Measure the flour and salt into a food processor with the blade.  Cut the ice-cold butter into pat-sized piece and add to the flour mixture.  Press the pulse button on the processor until you see pea-sized pieces of butter mixed in to the flour.  Don’t over mix.  Press the On button of the processor and slowly drizzle the ice-cold water into the feeding tube.  When the dough becomes a ball, stop the machine.
Divide the dough into two equal pieces.  (The dough won’t be smooth.  It’ll be sticky.  That’s okay.)  Place each piece of dough on plastic wrap and press into thick disks.  Wrap the dough in the plastic wrap and chill for at least a half hour before rolling it out.  (Place the other piece of dough in a freezer bag and freeze for another pie. Thaw in the refrigerator before rolling out.)

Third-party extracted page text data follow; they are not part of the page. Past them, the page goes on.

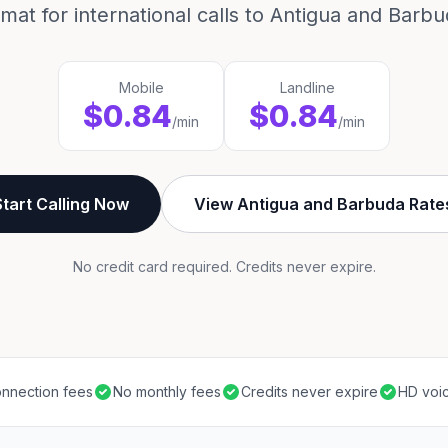
rmat for international calls to Antigua and Barbu
Mobile
Landline
$0.84
$0.84
/min
/min
Start Calling Now
View Antigua and Barbuda Rate
No credit card required. Credits never expire.
nnection fees
No monthly fees
Credits never expire
HD voic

Remove the dough disk from the fridge.  Lightly flour the counter.  Starting from the center of the disk, gently roll out the dough into a circle that is about 2 inches larger than the dish you plan to use.  Lightly sprinkle with flour as you roll out the dough.  Flip the dough over occasionally for easier rolling.  Before placing it in the 8 or 9-inch tart pan or pie dish, brush the excess flour off with a pastry brush.  (Too much flour on the dough makes it tough.)  Fold the dough in half and place it in the dish.  (Do not stretch the dough because that will make it really shrink.)  Fold the extra dough under or over the edge and crimp.  Prick the dough with a fork on the bottom and sides of the dough.  Place the plastic wrap back over the dish to keep the dough from drying out.  Put the dough in the refrigerator while the oven is preheating.
Preheat the oven to 450F degrees.  Remove the dish from the refrigerator and discard the plastic wrap. Place a piece of foil that is larger than the dough inside the dish and then pour about 2 cups of dried beans into the dish over the foil.  Place the pie dough in the hot oven and set the timer for 12 minutes.  (The weight of the beans keeps the dough from puffing up.)
When the timer beeps, carefully remove the foil and beans from the dish.  (Keep the beans in a glass jar and reuse them as pie weights.)  Place the dough back into the oven and continue baking until it is golden brown all over.  Since ovens vary, you will need to check every two minutes or so.  Remove from the oven and allow it to cool on a baking rack.
When the pie dough is cooled, fill it with Pastry Cream with Cognac* and top with your favorite fresh berries or fresh peaches.